From in vivo gene targeting of oestrogen receptors to optimization of their modulation in menopause

Abstract

The ancestral status of oestrogen receptor (ER) in the family of the steroid receptors has probably contributed to the pleiotropic actions of oestrogens, and in particular, that of 17β-oestradiol (E2). Indeed, in addition to their well-described role in sexual development and reproduction, they influence most of the physiological processes. The pathophysiological counterpart of these actions includes prevention of osteoporosis, atheroma and type 2 diabetes, and also the promotion of uterus and breast cancer growth. Thus, the major challenge consists in uncoupling some beneficial actions from other deleterious ones, that is, selective ER modulation. Tamoxifen and raloxifene are already used, as they prevent the recurrence of breast cancer and mimic oestrogen action mainly on bone. Both E2 and tamoxifen exhibit a proliferative and, thus, a protumoural action on the endometrium. Activation of ERα and ERβ regulates target gene transcription (genomic action) through two independent activation functions, AF-1 and AF-2, but can also elicit rapid membrane-initiated steroid signals. In the present review, we attempted to summarize recent advances provided by the in vivo molecular 'dissection' of ERα, allowing the uncoupling of some of its actions and potentially paving the way to optimized selective ER modulators.

Figure 1

Schematic representation of the mouse ERα gene structure and the strategies of Esr1 gene inactivation. (A) The Esr1 gene encompasses eight coding exons and at least six non-coding 5′ exons. The full length 66 kDa ERα protein is composed of six domains (A to F), comprising a DNA-binding domain (DBD), a ligand-binding domain (LBD) and two activation functions (AF-1 and AF-2).

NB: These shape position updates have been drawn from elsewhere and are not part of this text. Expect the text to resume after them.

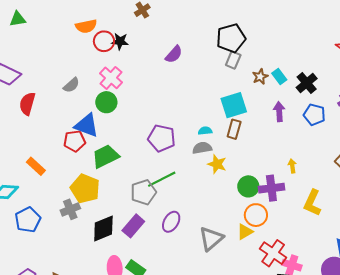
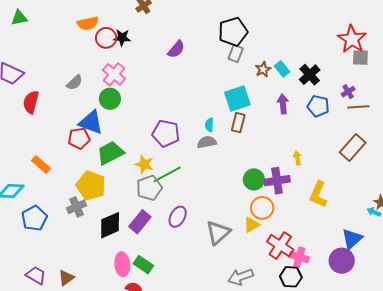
cyan semicircle: (205, 131) -> (209, 125), turned -80
yellow star: (217, 164) -> (144, 164), moved

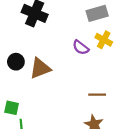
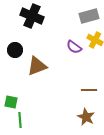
black circle: (16, 62) -> (15, 50), moved

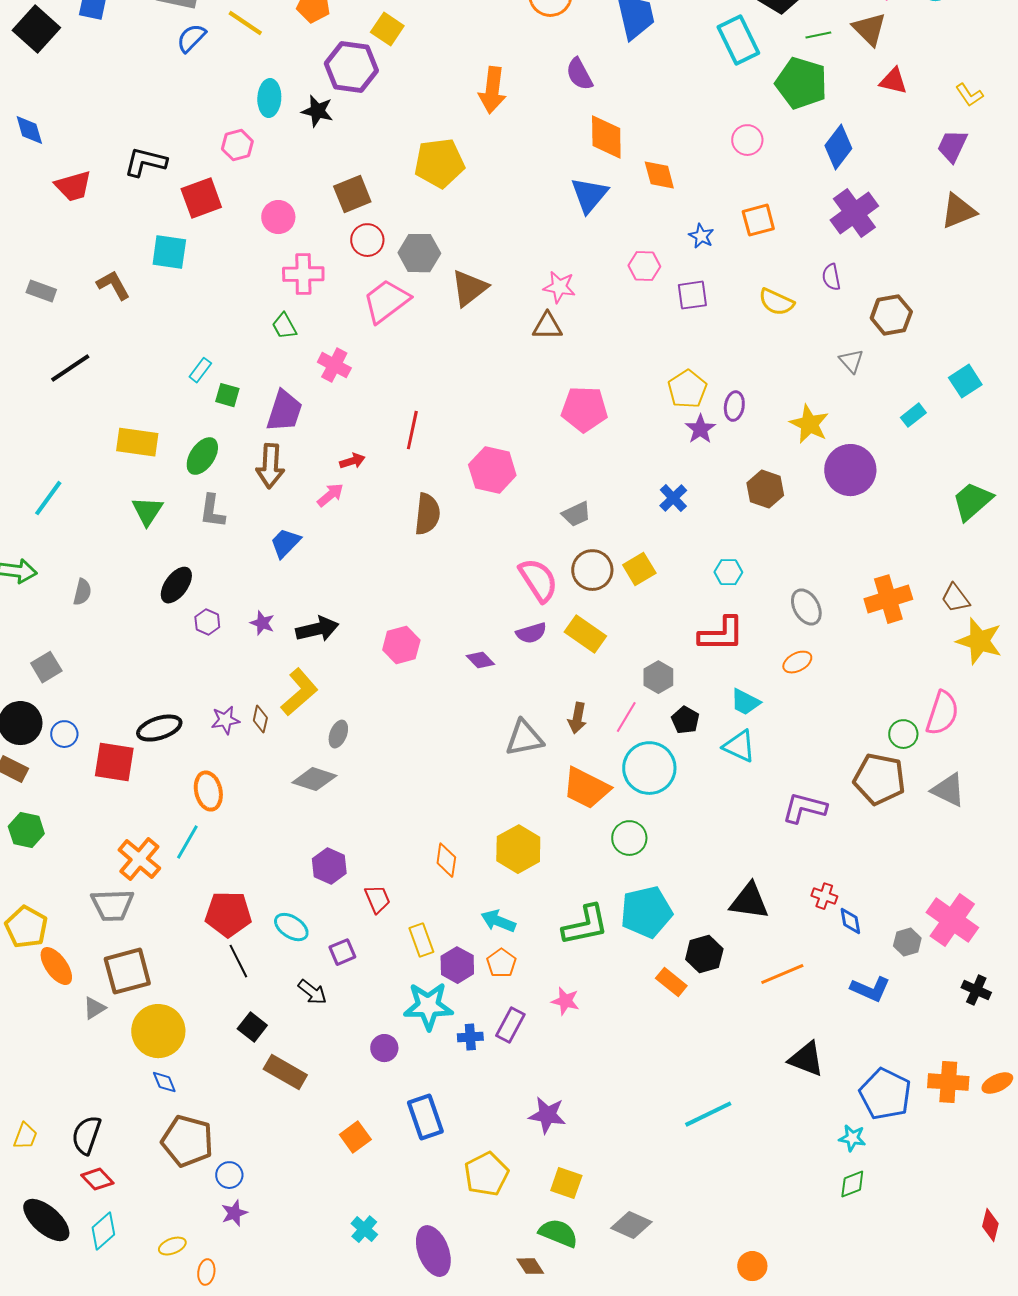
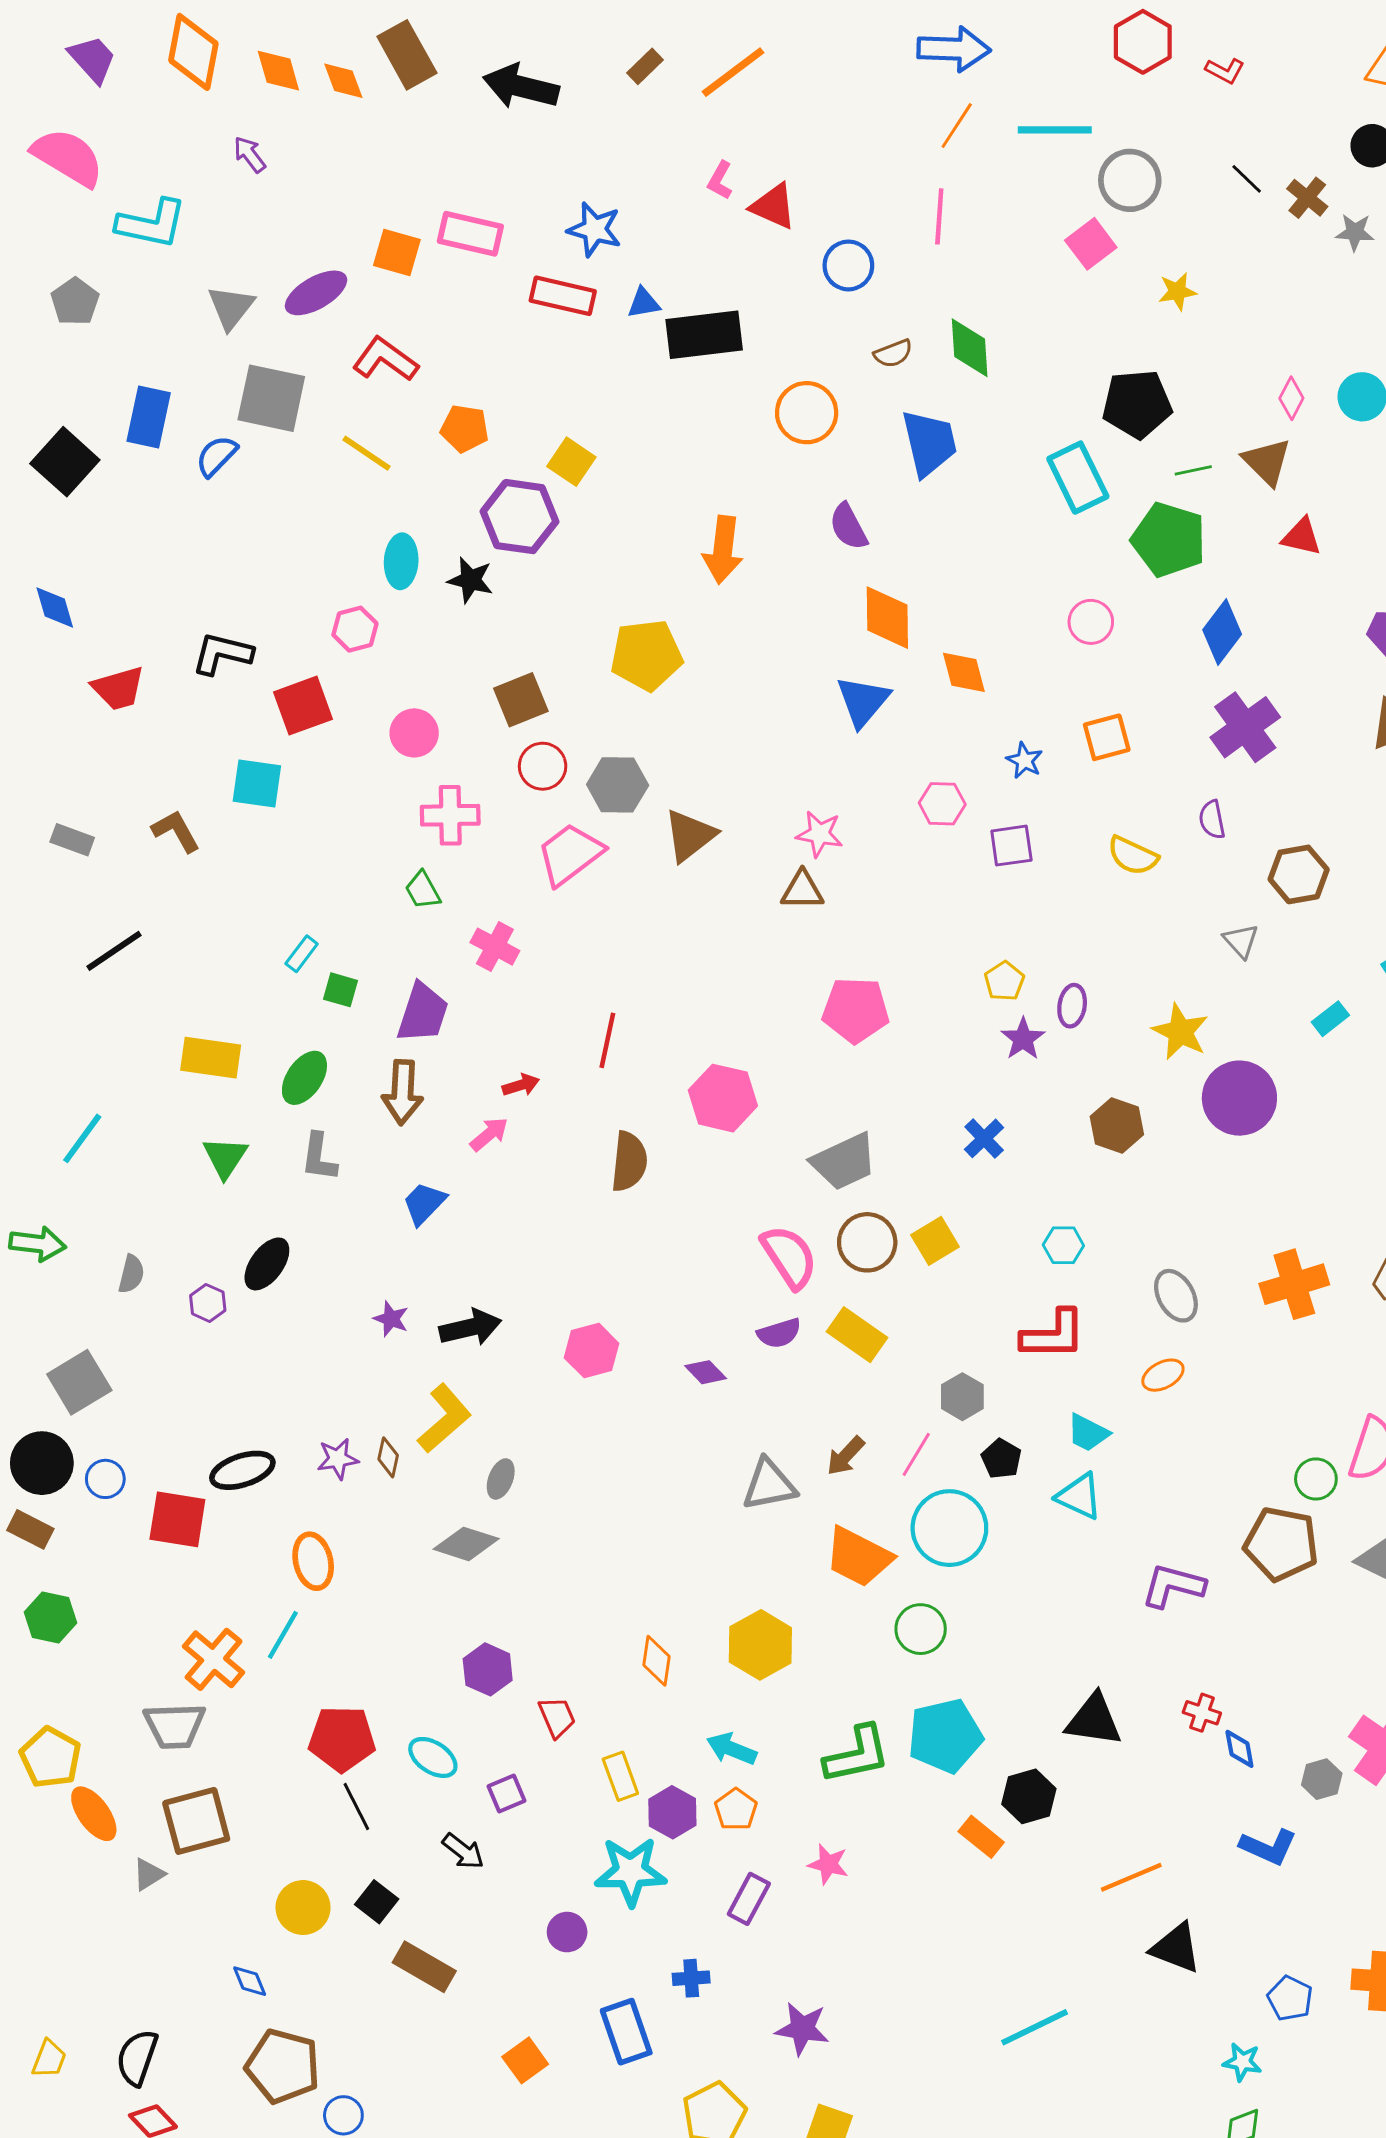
blue semicircle: (191, 38) -> (216, 456), moved
yellow pentagon: (687, 389) -> (1004, 981), size x0.7
gray trapezoid: (576, 514) -> (844, 1162), size x1.6
purple hexagon: (207, 622) -> (208, 1303), moved
gray square: (46, 667) -> (79, 1382), size x1.4
brown arrow: (577, 718) -> (846, 1456), turned 32
orange line: (782, 974) -> (1131, 1877), moved
yellow circle: (158, 1031) -> (303, 1908), moved, size x0.7
blue cross: (470, 1037) -> (691, 1978), moved
blue pentagon: (885, 1094) -> (1290, 1998), size x0.6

The translation of the physiologically expressed 46 kDa isoform (not shown) is initiated at AUG2. This isoform lacks the entire A and B domains and hence, AF-1. (B) The first strategy of ERα gene targeting consisted in inserting a neomycin cassette in the first exon of the ERα gene (referred to as αER-NeoKO) (Lubahn et al., 1993). The αER-NeoKO expresses at least two truncated ERα proteins, due to natural and non-natural splicing events, devoid of AF-1 function but with a functional AF-2. The splicing involving the neomycin cassette generates a chimeric 55 kDa isoform (Kos et al., 2002; Pendaries et al., 2002). The level of expression of these truncated isoforms is enough to mediate several actions of E2 in the vessel wall. (C) The second knockout approach (referred to as ERα^−/− mice) consisted in introducing LoxP sites and then excising the second coding exon of Esr1 gene coding for parts of the DBD (Dupont et al., 2000). This strain does not allow the expression of any functional ERα. Accordingly, the vascular effects of E2 in that persisted αER-NeoKO were abolished in ERα^-/-, demonstrating that ERα appears to mediate most of the vascular effects of E2 (Pare et al., 2002; Pendaries et al., 2002). (D) ERαAF-1° mice consist in targeting the first exon of ERα gene coding for the A and B domains and thereby AF-1 (deletion corresponding to amino acids 2–148) (Billon-Gales et al., 2009). The phenotype of ERαAF-1° mice is reminiscent to that αER-NeoKO mice, although the leakage and, thereby, the expression of chimeric 55 kDa isoform is highly variable (Kos et al., 2002). (E) ERαAF-2° mice consist in deleting seven amino acids in the helix 12 and, thereby, AF-2 (deletion corresponding to amino acids 543–549) (ms submitted to publication).

Figure 2

Structure of oestradiol, full antagonist, ER-specific agonists and SERMs.